PMBCL is clinically and biologically distinct from other types of aggressive lymphoma. An aggressive form of diffuse large B-cell lymphoma (DLBCL), mediastinal large B-cell lymphoma appears as a large mass in the center of the chest and is most common in women between 30 and 40 years old. About 2.5% of people with non-Hodgkin lymphoma have this subtype.

This is the largest prospective study ever conducted on PMBCL, which has a poor prognosis if remission is not rapid, or the disease recurs. The trial compared mediastinal radiotherapy and observation only in patients who had complete remission of lymphoma on PET/CT scans after standard chemoimmunotherapy with an anthracycline and rituximab-containing regimen. The option for patients to forgo radiation treatment, as shown in this study, will spare them from unnecessary side effects and cost.

 

Key Findings

The study found that patients in complete remission had a 99% overall survival rate at 30 months from randomization, regardless of whether they received radiotherapy. The additional benefit of radiotherapy in reducing the risk of relapse was minimal, with very similar progression-free survival rates observed in both groups of patients.

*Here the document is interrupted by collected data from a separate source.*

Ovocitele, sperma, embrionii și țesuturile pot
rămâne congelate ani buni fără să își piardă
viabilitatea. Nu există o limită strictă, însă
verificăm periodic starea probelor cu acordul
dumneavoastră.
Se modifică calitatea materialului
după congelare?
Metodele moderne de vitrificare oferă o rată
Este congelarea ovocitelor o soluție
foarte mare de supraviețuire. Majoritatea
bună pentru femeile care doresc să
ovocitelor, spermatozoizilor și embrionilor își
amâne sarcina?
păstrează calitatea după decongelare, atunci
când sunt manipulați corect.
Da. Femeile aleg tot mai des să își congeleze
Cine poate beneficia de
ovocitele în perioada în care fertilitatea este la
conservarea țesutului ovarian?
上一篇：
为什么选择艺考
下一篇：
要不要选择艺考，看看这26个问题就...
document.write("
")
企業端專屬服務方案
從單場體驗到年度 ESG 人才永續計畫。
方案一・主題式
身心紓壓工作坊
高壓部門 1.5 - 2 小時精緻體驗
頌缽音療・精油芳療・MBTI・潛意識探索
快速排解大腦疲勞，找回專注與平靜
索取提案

Induction chemoimmunotherapy was completed and response assessed in 530 patients; 268 (50.6%) had a CMR and were randomly allocated to observation (132) or radiation (136). Median follow-up time was 63 months (interquartile range, 48-69). Progression-free survival at 30 months was 98.5% in the radiation arm and 96.2% in the observation arm.

The most common side effects of the standard chemoimmunotherapy were hair loss, fatigue, sore mouth and throat, transient reduction of the number of white blood cells (with subsequent risk of infection), platelets (with risk of bruising and bleeding), and red blood cells (anemia). Radiation treatment may lead to heart problems that include ischemic heart disease, high blood pressure, valve problems, and scarring or inflammation of the heart tissue. Radiation fields involving the lung can lead to scar tissue (fibrosis) or inflammation (pneumonitis), and restrictive or obstructive lung disease.

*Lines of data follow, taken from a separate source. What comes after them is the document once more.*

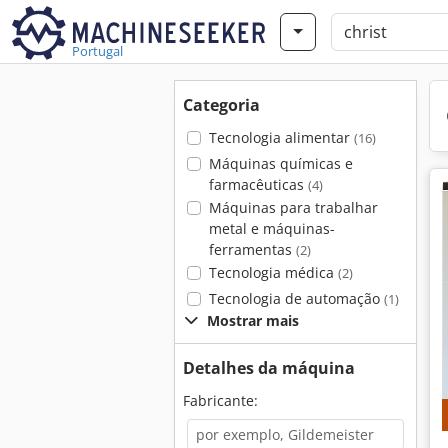
Portugal
Categoria
Tecnologia alimentar
(16)
Máquinas químicas e
farmacêuticas
(4)
Máquinas para trabalhar
metal e máquinas-
ferramentas
(2)
Tecnologia médica
(2)
Tecnologia de automação
(1)
Mostrar mais
Detalhes da máquina
Fabricante:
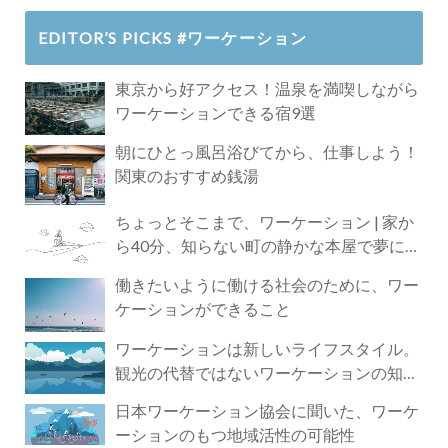
EDITOR’S PICKS #ワーケーション
東京から好アクセス！温泉を満喫しながら
ワーケーションできる宿9選
朝にひとっ風呂浴びてから、仕事しよう！
関東のおすすめ銭湯
ちょっとそこまで、ワーケーション | 家か
ら40分、知らない町の静かな本屋で夢に近
づく4時間の旅
働きたいように働ける社会のために、ワー
ケーションができること
ワーケーションは新しいライフスタイル。
観光の代替ではないワーケーションの知ら
れざる魅力
日本ワーケーション協会に聞いた、ワーケ
ーションのもつ地域活性の可能性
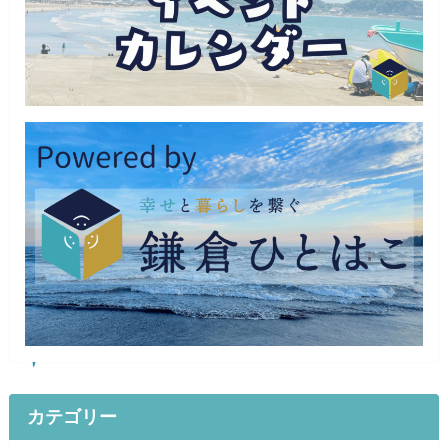
カテゴリー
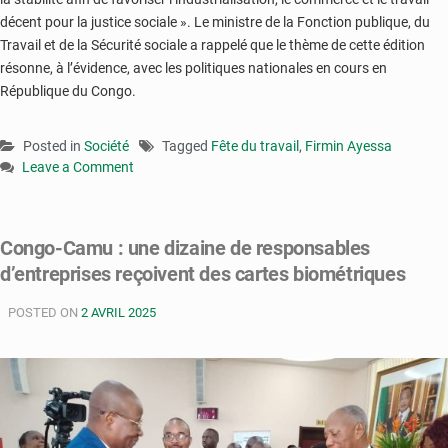
décent pour la justice sociale ». Le ministre de la Fonction publique, du
Travail et de la Sécurité sociale a rappelé que le thème de cette édition
résonne, à l’évidence, avec les politiques nationales en cours en
République du Congo.
Posted in
Société
Tagged
Fête du travail
,
Firmin Ayessa
Leave a Comment
on
Fête
du
Congo-Camu : une dizaine de responsables
travail
d’entreprises reçoivent des cartes biométriques
:
Firmin
POSTED ON
Ayessa
2 AVRIL 2025
revient
sur
les
avancés
dans
les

“The need to maximize cure rates with initial therapy has made consolidation radiotherapy a historical standard of care, based on the poor results obtained with chemotherapy alone before rituximab and the excellent results shown in trials in which almost all patients underwent irradiation,” said Emanuele Zucca, MD, consultant and head of the Lymphoma Unit at the Oncology Institute of Southern Switzerland in Bellinzona, Switzerland. “However, the long-term toxicities of mediastinal radiotherapy are well documented, particularly second breast, thyroid, and lung cancers and increased risk of coronary or valvular heart disease, in a patient group dominated by young adults. This study shows chemoimmunotherapy alone is an effective treatment for primary mediastinal B-cell lymphoma and strongly supports omitting radiotherapy without impacting chances of cure.”

Recent studies have shown that aggressive chemoimmunotherapy regimens alone, such as DA-EPOCH-R (dose-adjusted etoposide, prednisone, vincristine, cyclophosphamide, doxorubicin, and rituximab) can provide excellent results without the use of radiation therapy. Additionally, novel immunotherapies, such as checkpoint inhibitors and CAR-T cell therapy, are showing promise in patients with lymphoma that comes back after treatment.

Next Steps

Researchers are currently exploring the feasibility of a new study to test whether using ctDNA (liquid biopsy) together with PET scans can help drive appropriate treatment decisions in patients who do not have a complete response with initial immunochemotherapy.

Notes

Support: The study was funded by the Swiss Cancer League and Cancer Research UK; the Swiss National Science Foundation partially supported the study in Switzerland.